Shadowdark
- Designers: Kelsey Dionne
- Publication: 2023
- Genres: Tabletop role-playing game, fantasy
- Website: thearcanelibrary.com

= Shadowdark =

2023 tabletop role-playing game

Shadowdark is a dark fantasy tabletop role-playing game created by Kelsey Dionne and published in 2023 after raising 1.4 million dollars on Kickstarter. As part of the Old School Renaissance, it focuses primarily on dungeon crawling. It won four gold medals at the 2024 ENNIE Awards.

== Gameplay ==
Gameplay focuses on risk evaluation and problem-solving. Players generate character statistics and class abilities through randomized dice rolls. Shadowdark uses a 20-sided die for action resolution.

== Inspiration ==
In an interview with Rob Wieland for Forbes, Dionne explains, "There is a lot of gritty humanity to being a dungeon crawler with a sword and a torch who's only one mistake away from disaster. Unseen monsters, fading resources, the quest for treasure and glory... we understand these struggles implicitly because they are reflections of our daily lives."

== Reception ==
In a review of Shadowdark in Black Gate, Jeffrey Talanian said "This game looks wonderful, so far, and the production values are second to none. Thick, durable paper; library-sewn binding; clear, readable font selections with good white space. All these little things make for a better user experience."

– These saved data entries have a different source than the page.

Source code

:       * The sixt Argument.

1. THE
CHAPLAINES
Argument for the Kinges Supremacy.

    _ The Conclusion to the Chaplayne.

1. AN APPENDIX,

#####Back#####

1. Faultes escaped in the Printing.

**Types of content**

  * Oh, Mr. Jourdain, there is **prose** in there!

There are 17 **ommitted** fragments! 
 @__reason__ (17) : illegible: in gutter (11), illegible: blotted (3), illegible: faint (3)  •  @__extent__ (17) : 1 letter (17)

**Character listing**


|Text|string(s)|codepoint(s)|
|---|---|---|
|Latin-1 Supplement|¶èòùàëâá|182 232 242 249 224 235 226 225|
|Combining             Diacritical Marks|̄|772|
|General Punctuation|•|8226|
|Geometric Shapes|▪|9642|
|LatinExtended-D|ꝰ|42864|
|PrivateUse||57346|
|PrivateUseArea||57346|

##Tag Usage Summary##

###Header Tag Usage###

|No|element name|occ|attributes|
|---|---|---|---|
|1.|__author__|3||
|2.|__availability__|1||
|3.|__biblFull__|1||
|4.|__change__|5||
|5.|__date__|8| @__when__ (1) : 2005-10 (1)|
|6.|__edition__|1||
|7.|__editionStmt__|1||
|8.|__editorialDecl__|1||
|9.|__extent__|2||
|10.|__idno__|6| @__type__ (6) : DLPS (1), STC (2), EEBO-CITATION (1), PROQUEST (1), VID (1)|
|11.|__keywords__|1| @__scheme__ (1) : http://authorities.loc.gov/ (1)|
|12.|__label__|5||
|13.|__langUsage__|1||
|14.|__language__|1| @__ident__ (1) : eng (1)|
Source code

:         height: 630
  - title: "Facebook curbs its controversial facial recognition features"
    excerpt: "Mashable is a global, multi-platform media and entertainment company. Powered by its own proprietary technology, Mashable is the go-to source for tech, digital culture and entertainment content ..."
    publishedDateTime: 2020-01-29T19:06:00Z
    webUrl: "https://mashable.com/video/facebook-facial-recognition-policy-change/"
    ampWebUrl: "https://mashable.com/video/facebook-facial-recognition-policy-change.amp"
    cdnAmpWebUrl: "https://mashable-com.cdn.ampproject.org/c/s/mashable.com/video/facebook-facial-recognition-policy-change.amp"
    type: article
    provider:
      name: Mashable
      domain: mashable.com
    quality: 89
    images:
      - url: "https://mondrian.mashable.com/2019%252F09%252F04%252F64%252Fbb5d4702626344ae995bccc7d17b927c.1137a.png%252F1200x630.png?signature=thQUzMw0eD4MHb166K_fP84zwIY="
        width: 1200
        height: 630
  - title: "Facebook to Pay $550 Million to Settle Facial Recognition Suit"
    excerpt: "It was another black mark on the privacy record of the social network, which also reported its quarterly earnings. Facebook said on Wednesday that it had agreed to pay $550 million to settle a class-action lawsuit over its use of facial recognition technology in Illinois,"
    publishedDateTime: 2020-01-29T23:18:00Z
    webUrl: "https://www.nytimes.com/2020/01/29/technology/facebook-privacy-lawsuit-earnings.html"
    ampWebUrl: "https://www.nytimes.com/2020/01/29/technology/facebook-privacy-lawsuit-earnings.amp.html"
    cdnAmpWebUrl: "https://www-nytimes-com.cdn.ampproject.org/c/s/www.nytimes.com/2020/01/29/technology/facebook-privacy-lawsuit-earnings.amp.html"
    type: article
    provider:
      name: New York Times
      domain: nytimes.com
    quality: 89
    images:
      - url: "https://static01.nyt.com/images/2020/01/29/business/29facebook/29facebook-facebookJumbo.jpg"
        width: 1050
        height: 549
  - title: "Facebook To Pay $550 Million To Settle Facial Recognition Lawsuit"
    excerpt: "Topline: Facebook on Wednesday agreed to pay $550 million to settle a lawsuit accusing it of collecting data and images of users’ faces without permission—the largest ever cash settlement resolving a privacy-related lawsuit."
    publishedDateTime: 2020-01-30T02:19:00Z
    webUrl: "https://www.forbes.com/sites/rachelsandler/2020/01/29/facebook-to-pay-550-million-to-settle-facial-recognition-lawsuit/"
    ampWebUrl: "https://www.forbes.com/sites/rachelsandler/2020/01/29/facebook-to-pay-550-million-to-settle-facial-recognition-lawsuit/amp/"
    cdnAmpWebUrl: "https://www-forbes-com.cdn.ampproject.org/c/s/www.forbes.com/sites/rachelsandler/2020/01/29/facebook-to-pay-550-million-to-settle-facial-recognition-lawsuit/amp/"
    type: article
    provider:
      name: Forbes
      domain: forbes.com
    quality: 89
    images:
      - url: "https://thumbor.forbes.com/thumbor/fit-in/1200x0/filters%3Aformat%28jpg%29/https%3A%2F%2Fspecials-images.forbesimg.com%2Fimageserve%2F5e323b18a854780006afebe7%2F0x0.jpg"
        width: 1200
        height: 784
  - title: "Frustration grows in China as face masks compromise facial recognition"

Shadowdark won four gold medals at the 2024 ENNIE Awards: Product of the Year, Best Game, Best Layout and Design, and Best Rules. Rob Wieland for Forbes writes that Shadowdark has "become my first choice for down and dirty dungeon crawls".

Samantha Nelson for Polygon named Shadowdark as one of the best new tabletop RPG books of 2024, praising the variety of "tables for rolling up rumors, encounters, and loot, making it easy to pull together ideas for a quick adventure".